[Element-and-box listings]
______

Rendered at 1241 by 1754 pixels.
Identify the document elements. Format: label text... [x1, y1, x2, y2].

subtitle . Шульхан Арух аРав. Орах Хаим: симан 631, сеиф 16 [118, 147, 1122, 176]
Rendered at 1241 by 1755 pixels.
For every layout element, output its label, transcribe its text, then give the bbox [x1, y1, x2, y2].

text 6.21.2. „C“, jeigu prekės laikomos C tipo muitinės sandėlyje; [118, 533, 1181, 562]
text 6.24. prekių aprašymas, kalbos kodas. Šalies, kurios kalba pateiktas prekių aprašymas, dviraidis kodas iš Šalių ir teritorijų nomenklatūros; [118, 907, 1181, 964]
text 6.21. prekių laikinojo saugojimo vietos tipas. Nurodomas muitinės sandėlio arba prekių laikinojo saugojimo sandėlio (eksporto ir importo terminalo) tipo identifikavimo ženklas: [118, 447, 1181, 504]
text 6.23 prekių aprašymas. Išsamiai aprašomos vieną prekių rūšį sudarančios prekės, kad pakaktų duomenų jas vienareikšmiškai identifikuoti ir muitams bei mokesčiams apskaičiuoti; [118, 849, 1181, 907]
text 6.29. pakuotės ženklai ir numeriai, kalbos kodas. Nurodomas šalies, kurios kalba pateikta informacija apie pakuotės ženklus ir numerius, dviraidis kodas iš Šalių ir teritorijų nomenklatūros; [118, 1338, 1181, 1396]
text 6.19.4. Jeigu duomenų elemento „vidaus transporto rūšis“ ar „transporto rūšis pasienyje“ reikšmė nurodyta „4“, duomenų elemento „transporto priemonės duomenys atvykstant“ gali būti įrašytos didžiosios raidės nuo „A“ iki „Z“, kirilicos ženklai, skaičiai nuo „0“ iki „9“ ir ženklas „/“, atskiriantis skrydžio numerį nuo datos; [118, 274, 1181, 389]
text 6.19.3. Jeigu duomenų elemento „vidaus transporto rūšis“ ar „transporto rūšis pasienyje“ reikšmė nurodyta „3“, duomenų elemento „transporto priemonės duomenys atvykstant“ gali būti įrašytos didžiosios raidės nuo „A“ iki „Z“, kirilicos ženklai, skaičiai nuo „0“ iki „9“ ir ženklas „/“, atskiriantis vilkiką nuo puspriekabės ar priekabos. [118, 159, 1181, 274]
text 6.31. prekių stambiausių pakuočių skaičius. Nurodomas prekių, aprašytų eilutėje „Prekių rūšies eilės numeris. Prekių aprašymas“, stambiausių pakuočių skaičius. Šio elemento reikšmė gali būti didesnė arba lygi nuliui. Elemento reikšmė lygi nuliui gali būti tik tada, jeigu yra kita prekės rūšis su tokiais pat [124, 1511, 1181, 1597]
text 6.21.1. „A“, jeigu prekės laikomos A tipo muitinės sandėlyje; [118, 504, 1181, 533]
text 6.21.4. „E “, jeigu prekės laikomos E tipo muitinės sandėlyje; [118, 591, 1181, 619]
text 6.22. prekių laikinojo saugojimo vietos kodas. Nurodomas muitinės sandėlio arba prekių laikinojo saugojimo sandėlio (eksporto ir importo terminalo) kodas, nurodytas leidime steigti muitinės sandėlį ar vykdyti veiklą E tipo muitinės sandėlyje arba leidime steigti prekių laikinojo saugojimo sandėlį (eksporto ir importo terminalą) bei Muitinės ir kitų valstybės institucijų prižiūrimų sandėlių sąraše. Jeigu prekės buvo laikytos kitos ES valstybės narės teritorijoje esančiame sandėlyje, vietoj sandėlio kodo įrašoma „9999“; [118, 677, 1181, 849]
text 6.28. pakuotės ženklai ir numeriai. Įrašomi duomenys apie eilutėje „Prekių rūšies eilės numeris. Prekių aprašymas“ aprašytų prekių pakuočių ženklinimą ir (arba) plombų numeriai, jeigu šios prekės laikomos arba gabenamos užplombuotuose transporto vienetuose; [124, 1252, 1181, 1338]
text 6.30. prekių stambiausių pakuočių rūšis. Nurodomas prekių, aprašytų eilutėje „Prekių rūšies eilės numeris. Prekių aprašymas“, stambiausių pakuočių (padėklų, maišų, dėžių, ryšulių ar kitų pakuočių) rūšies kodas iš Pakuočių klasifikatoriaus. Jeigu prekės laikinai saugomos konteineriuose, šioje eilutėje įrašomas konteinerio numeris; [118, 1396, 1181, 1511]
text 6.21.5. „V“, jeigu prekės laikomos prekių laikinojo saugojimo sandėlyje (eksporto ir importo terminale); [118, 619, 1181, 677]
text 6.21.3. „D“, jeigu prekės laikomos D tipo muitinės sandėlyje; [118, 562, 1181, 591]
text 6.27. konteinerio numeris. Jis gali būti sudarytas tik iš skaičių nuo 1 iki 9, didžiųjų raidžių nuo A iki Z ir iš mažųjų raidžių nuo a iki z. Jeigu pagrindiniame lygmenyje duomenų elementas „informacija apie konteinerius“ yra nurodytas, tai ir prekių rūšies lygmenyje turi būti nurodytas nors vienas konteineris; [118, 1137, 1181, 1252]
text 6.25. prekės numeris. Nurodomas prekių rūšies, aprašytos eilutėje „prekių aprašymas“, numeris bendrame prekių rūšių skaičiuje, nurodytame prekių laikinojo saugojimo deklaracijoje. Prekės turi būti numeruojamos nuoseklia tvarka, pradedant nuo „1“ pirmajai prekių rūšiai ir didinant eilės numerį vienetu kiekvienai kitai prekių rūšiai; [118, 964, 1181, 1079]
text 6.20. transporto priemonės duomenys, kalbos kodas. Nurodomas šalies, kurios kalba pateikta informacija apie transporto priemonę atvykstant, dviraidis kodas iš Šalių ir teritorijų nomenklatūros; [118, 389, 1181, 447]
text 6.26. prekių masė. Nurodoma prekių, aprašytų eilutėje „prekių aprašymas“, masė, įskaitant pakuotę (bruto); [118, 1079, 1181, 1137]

______

** Problem requirements **
Retype the lines in the entries from the one containing "subtitle . Шульхан" through the one containing "For every layout", with no changes.

** Reply to the task **
subtitle . Шульхан Арух аРав. Орах Хаим: симан 631, сеиф 16 [118, 147, 1122, 176]
Rendered at 1241 by 1755 pixels.
For every layout element, output its label, transcribe its text, then give the bbox [x1, y1, x2, y2].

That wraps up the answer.